Colorful role
Elizabeth Debicki finds art of mystery in ‘Burnt Orange’
With its strange title and impressive cast, “The Burnt Orange Heresy” is an intriguing contemporary film noir set in the megabucks art world.
With Mick Jagger, no less, as an avid art collector, Donald Sutherland as one of the world’s great painters, Denmark’s Claes Bang (Dracula in the recent Netflix series) as a disgraced critic, “Burnt Orange” heats up with Elizabeth Debicki’s woman of mystery.
“Heresy” begins as Debicki’s Berenice Hollis meets and immediately jumps into Bang’s bed. Is it just a fling? Or is she spying for Jagger’s billionaire, who wants the last and sole painting of Sutherland’s reclusive artist?
“What’s interesting about playing Berenice,” Debicki, 29, said during a one-on-one interview, “as an actress I’m just going to play for truth.”
But “truth” is wobbly in a movie that, she noted, “tells us from the very beginning that we don’t know which narrative and which narrator to trust.
“Everybody has a different checklist of ‘She could be this or that.’ I always just play her as a former schoolteacher from Duluth and I never play any of the other possibilities” — a spy or whore.
“What’s interesting in the relationship between her and Claes’ character is because of where she is in her life, she presents a blank canvas and he can project onto her whatever he wants her to be.

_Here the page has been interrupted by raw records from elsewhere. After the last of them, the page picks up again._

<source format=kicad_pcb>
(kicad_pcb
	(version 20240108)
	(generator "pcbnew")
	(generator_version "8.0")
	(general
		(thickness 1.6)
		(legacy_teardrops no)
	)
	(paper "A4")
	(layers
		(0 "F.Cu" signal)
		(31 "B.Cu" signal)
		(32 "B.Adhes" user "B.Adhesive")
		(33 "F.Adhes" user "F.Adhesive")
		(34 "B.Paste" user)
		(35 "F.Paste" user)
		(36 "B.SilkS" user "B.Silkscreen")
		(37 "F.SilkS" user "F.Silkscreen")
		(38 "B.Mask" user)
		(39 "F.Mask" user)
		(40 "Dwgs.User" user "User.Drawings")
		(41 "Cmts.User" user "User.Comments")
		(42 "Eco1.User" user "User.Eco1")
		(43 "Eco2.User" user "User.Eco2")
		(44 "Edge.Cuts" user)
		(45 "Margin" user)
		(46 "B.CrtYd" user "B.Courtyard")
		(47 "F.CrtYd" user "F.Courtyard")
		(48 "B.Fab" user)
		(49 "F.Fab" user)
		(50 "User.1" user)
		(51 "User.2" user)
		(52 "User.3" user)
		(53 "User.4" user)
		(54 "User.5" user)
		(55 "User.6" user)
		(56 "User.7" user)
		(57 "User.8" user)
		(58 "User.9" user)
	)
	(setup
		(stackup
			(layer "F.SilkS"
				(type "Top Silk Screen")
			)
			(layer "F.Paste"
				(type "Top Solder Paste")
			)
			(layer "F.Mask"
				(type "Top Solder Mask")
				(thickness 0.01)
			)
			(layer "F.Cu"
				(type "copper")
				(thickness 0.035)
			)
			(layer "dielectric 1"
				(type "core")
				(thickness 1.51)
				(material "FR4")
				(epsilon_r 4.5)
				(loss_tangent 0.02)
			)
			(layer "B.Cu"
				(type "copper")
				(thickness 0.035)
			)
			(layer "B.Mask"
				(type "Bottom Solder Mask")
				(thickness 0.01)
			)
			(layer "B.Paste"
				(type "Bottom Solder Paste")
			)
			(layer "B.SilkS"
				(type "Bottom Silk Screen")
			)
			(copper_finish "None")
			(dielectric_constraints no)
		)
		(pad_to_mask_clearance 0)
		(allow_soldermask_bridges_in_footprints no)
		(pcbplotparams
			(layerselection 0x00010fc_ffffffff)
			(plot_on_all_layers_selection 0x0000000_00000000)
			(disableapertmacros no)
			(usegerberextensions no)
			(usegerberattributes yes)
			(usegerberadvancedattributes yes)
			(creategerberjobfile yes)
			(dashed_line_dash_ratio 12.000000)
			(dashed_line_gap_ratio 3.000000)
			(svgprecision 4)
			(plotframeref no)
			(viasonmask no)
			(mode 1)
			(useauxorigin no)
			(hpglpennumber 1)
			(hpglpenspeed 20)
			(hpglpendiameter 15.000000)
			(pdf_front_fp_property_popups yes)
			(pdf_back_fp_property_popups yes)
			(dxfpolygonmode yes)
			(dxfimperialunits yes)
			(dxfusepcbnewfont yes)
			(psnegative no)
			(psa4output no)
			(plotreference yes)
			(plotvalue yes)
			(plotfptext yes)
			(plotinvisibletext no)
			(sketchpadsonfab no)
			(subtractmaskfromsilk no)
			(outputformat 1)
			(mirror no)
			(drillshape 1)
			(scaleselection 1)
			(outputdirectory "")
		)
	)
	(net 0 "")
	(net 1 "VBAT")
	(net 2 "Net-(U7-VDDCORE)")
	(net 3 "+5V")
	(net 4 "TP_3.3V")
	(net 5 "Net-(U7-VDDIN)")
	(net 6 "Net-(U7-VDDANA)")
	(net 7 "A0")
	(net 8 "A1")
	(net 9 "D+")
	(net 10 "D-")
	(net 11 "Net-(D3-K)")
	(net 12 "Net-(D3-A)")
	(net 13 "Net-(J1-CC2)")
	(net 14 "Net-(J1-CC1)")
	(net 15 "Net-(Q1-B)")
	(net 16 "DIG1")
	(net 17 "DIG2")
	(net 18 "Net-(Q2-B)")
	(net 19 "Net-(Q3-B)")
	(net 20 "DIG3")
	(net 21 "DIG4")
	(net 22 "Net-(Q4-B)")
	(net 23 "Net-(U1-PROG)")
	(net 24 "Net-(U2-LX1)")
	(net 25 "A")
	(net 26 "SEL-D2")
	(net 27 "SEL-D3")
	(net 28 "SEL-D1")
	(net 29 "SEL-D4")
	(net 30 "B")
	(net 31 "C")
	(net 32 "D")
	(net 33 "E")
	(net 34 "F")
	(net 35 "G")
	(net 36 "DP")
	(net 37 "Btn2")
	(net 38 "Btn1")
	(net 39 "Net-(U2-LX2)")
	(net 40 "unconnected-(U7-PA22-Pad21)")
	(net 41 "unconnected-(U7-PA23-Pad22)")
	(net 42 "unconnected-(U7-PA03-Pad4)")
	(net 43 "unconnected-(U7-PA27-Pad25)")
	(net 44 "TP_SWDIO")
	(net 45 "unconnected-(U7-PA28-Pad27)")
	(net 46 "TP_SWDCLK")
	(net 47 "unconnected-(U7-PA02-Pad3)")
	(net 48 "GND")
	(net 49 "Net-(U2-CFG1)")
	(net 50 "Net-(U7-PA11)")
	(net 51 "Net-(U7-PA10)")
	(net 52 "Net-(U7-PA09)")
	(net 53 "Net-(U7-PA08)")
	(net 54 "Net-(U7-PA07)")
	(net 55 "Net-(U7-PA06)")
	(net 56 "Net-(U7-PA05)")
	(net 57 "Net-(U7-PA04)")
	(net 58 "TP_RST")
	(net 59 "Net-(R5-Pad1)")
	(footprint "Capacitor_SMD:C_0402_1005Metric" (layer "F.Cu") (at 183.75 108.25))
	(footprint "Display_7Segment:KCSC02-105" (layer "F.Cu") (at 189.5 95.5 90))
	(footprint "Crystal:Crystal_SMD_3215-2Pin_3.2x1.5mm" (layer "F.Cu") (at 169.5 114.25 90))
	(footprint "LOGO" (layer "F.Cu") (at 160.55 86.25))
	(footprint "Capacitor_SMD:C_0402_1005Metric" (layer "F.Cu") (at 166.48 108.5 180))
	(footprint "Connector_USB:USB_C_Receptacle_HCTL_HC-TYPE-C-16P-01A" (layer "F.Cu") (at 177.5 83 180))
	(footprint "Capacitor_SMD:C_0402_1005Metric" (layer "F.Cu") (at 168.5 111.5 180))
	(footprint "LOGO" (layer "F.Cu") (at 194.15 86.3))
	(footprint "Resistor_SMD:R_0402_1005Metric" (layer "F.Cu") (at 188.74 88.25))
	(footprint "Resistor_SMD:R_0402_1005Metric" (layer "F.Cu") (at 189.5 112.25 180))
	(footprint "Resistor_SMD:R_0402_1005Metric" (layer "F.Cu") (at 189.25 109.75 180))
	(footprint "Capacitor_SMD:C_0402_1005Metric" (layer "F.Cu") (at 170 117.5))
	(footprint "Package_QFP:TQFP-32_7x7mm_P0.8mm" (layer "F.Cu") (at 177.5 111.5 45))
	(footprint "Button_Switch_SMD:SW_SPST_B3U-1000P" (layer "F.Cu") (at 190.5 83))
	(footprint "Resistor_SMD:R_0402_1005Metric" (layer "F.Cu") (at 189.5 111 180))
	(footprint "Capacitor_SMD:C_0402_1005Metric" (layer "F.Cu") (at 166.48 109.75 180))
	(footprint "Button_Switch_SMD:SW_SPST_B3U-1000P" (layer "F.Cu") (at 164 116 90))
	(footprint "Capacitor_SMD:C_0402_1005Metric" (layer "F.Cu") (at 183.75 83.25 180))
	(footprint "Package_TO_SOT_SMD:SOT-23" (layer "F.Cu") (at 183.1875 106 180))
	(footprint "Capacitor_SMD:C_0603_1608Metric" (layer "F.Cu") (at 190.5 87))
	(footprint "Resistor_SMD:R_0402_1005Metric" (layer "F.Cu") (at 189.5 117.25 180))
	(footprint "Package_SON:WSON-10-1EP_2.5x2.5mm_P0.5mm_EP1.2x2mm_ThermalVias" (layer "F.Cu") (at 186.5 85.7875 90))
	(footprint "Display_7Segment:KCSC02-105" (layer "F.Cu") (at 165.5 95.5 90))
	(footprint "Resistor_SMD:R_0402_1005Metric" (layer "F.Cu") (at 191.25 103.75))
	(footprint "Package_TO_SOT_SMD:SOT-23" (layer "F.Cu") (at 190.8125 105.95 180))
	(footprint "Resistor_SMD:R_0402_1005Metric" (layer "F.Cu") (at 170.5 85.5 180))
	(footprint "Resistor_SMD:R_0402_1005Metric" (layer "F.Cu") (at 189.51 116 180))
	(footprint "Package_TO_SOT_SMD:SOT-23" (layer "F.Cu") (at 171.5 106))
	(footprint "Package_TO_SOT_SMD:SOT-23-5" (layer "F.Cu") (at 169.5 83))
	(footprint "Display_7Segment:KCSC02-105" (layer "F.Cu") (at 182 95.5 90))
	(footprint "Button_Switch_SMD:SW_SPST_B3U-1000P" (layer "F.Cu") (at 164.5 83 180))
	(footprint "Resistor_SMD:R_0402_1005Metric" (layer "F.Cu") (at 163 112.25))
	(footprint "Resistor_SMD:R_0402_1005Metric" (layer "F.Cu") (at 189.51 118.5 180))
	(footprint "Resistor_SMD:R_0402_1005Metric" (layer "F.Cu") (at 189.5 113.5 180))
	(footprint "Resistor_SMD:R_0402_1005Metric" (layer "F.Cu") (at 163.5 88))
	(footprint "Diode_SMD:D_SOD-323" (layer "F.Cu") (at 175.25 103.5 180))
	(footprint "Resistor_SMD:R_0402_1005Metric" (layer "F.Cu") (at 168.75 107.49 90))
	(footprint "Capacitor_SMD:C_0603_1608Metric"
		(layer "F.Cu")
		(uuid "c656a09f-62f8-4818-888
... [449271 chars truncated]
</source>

“Some people might do that in order to be mysterious. Maybe they think, ‘I want connection with you, so I will morph into whatever you want me to be.’ Which is a dangerous place to be in the end. You become very vulnerable and lose track of yourself.”
Debecki’s soaring international career was boosted first by her murdered lover in the Emmy-winning 2016 “The Night Manager” series with Hugh Laurie and Olivia Colman and then Hollywood’s “The Widows” with Viola Davis and Cynthia Erivo.

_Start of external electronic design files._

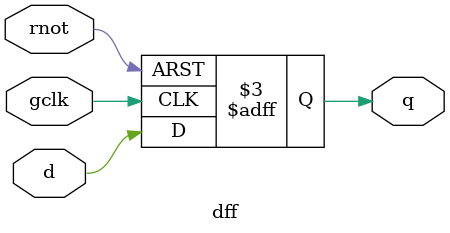
<source format=v>
module inv(in, out);
input in;
output out;
assign out = ~in;
endmodule

module nand2(a, b, out);
input a, b;
output out;
assign out = ~(a & b);
endmodule

module nand3(a, b, c, out);
input a, b, c;
output out;
assign out = ~(a & b & c);
endmodule

module nand4(a, b, c, d, out);
input a, b, c, d;
output out;
assign out = ~(a & b & c & d);
endmodule

module nor2(a, b, out);
input a, b;
output out;
assign out = ~(a | b);
endmodule

module nor3(a, b, c, out);
input a, b, c;
output out;
assign out = ~(a | b | c);
endmodule

module xor2(a, b, out);
input a, b;
output out;
assign out = (a ^ b);
endmodule

module aoi12(a, b, c, out);
input a, b, c;
output out;
assign out = ~(a | (b & c));
endmodule

module aoi22(a, b, c, d, out);
input a, b, c, d;
output out;
assign out = ~((a & b) | (c & d));
endmodule

module oai12(a, b, c, out);
input a, b, c;
output out;
assign out = ~(a & (b | c));
endmodule

module oai22(a, b, c, d, out);
input a, b, c, d;
output out;
assign out = ~((a | b) & (c | d));
endmodule

module dff( d, gclk, rnot, q);
input d, gclk, rnot;
output q;
reg q;
always @(posedge gclk or negedge rnot)
  if (rnot == 1'b0)
    q = 1'b0;
  else
    q = d;
endmodule



</source>
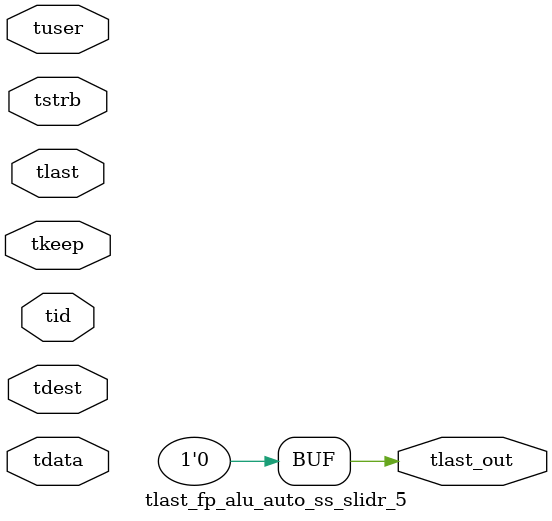
<source format=v>


`timescale 1ps/1ps

module tlast_fp_alu_auto_ss_slidr_5 #
(
parameter C_S_AXIS_TID_WIDTH   = 1,
parameter C_S_AXIS_TUSER_WIDTH = 0,
parameter C_S_AXIS_TDATA_WIDTH = 0,
parameter C_S_AXIS_TDEST_WIDTH = 0
)
(
input  [(C_S_AXIS_TID_WIDTH   == 0 ? 1 : C_S_AXIS_TID_WIDTH)-1:0       ] tid,
input  [(C_S_AXIS_TDATA_WIDTH == 0 ? 1 : C_S_AXIS_TDATA_WIDTH)-1:0     ] tdata,
input  [(C_S_AXIS_TUSER_WIDTH == 0 ? 1 : C_S_AXIS_TUSER_WIDTH)-1:0     ] tuser,
input  [(C_S_AXIS_TDEST_WIDTH == 0 ? 1 : C_S_AXIS_TDEST_WIDTH)-1:0     ] tdest,
input  [(C_S_AXIS_TDATA_WIDTH/8)-1:0 ] tkeep,
input  [(C_S_AXIS_TDATA_WIDTH/8)-1:0 ] tstrb,
input  [0:0]                                                             tlast,
output                                                                   tlast_out
);

assign tlast_out = {1'b0};

endmodule


</source>
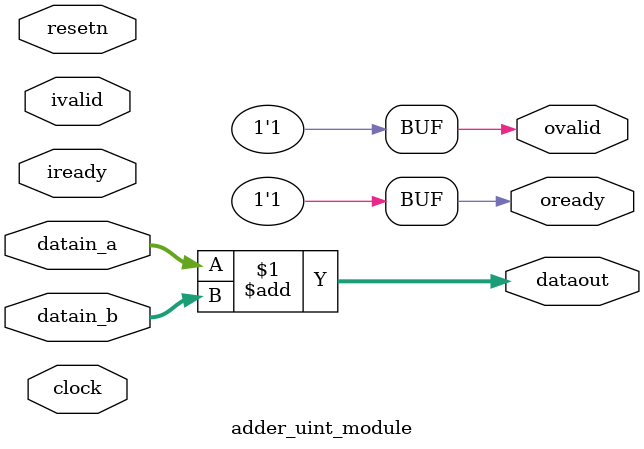
<source format=v>
/*
###############################
## Created: Intel Corporation 
##          Christian Faerber
##          PSG CE EMEA TS-FAE 
##          June 2022
###############################
*/

`timescale 1 ps / 1 ps
 
module adder_uint_module (
  input   clock,
  input   resetn,
  input   ivalid, 
  input   iready,
  output  ovalid,
  output  oready,
  input   [31:0]  datain_a,
  input   [31:0]  datain_b,    
  output  [31:0]  dataout);
 
  assign  ovalid = 1'b1;
  assign  oready = 1'b1;
  // clk, ivalid, iready, resetn are ignored
  assign dataout = datain_a + datain_b;
 
endmodule
</source>
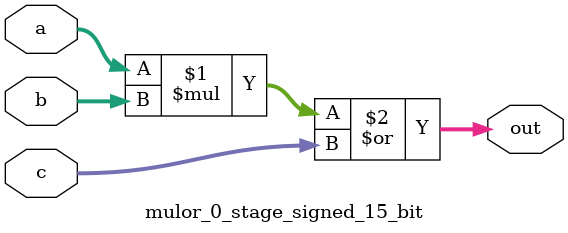
<source format=sv>
(* use_dsp = "yes" *) module mulor_0_stage_signed_15_bit(
	input signed [14:0] a,
	input signed [14:0] b,
	input signed [14:0] c,
	output [14:0] out
	);

	assign out = (a * b) | c;
endmodule

</source>
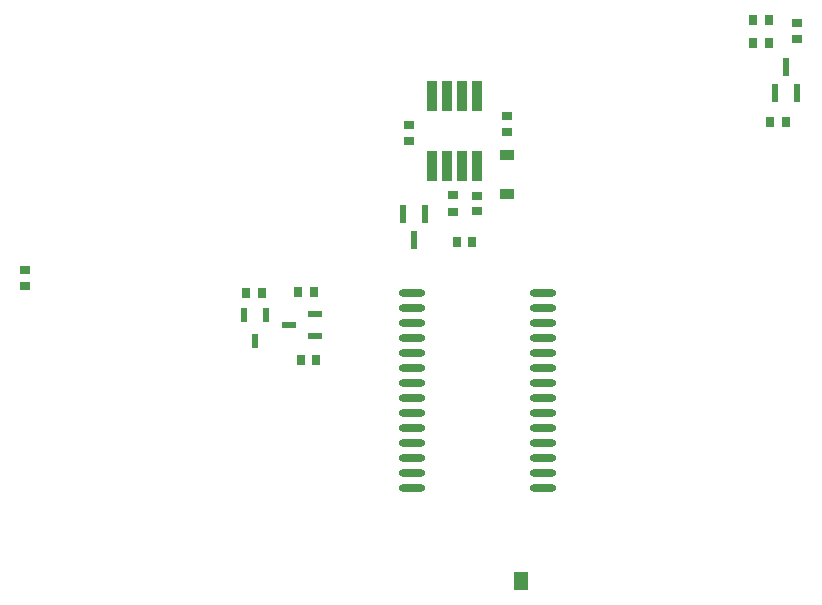
<source format=gbp>
G04*
G04 #@! TF.GenerationSoftware,Altium Limited,Altium Designer,21.0.9 (235)*
G04*
G04 Layer_Color=128*
%FSLAX44Y44*%
%MOMM*%
G71*
G04*
G04 #@! TF.SameCoordinates,6F3E63EC-60D3-48B1-A7CC-AFFCCD692F60*
G04*
G04*
G04 #@! TF.FilePolarity,Positive*
G04*
G01*
G75*
%ADD17R,1.1500X0.6000*%
%ADD24R,0.8000X0.9000*%
%ADD25R,0.9000X0.8000*%
%ADD81R,0.9000X0.8000*%
%ADD82R,1.2200X0.9100*%
%ADD83R,0.6000X1.6000*%
%ADD84O,2.2500X0.6000*%
%ADD85R,0.9000X2.5000*%
%ADD86R,0.8000X0.9000*%
%ADD87R,1.1684X1.6002*%
%ADD88R,0.6000X1.1500*%
D17*
X523490Y844130D02*
D03*
Y825130D02*
D03*
X500990Y834630D02*
D03*
D24*
X656250Y905000D02*
D03*
X643250D02*
D03*
X894500Y1073500D02*
D03*
X907500D02*
D03*
X922000Y1006500D02*
D03*
X909000D02*
D03*
X511500Y805000D02*
D03*
X524500D02*
D03*
X478250Y862000D02*
D03*
X465250D02*
D03*
X509250Y862500D02*
D03*
X522250D02*
D03*
D25*
X660550Y943800D02*
D03*
Y930800D02*
D03*
X685550Y1011300D02*
D03*
Y998300D02*
D03*
X603050Y1003800D02*
D03*
Y990800D02*
D03*
X931750Y1077000D02*
D03*
Y1090000D02*
D03*
X277750Y868000D02*
D03*
Y881000D02*
D03*
D81*
X640550Y930300D02*
D03*
Y944300D02*
D03*
D82*
X685700Y978650D02*
D03*
Y945950D02*
D03*
D83*
X597750Y929000D02*
D03*
X616750D02*
D03*
X607250Y907000D02*
D03*
X922000Y1053000D02*
D03*
X912500Y1031000D02*
D03*
X931500D02*
D03*
D84*
X716500Y861500D02*
D03*
Y848800D02*
D03*
Y836100D02*
D03*
Y823400D02*
D03*
Y810700D02*
D03*
Y798000D02*
D03*
Y785300D02*
D03*
Y772600D02*
D03*
Y759900D02*
D03*
Y747200D02*
D03*
Y734500D02*
D03*
Y721800D02*
D03*
Y709100D02*
D03*
Y696400D02*
D03*
X605500Y697000D02*
D03*
Y709700D02*
D03*
Y722400D02*
D03*
Y735100D02*
D03*
Y747800D02*
D03*
Y760500D02*
D03*
Y773200D02*
D03*
Y785900D02*
D03*
Y798600D02*
D03*
Y811300D02*
D03*
Y824000D02*
D03*
Y836700D02*
D03*
Y849400D02*
D03*
Y862100D02*
D03*
D85*
X622100Y1028180D02*
D03*
X634800D02*
D03*
X647500D02*
D03*
X660200D02*
D03*
X622100Y969180D02*
D03*
X634800D02*
D03*
X647500D02*
D03*
X660200D02*
D03*
D86*
X908000Y1093000D02*
D03*
X894000D02*
D03*
D87*
X697750Y617750D02*
D03*
D88*
X462870Y843490D02*
D03*
X481870D02*
D03*
X472370Y820990D02*
D03*
M02*

</source>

This summer she’s opposite Robert Pattinson in Christopher Nolan’s shrouded in secrecy action thriller “Tenet.”
“I grew up in Australia from the age of 6 and currently live in the U.K. I was sort of a gypsy for most of my 20s because I would go between L.A., U.K., Australia. That was my little triangle but now I’m much more based in the U.K.”
As for the “Dunkirk” auteur’s “Tenet,”
“I can say nothing about it — I’m really sorry.”
What was her reaction when Nolan offered her “Tenet”?
“The common phrase that comes to mind,” Debicki replied, “It’s a no-brainer.”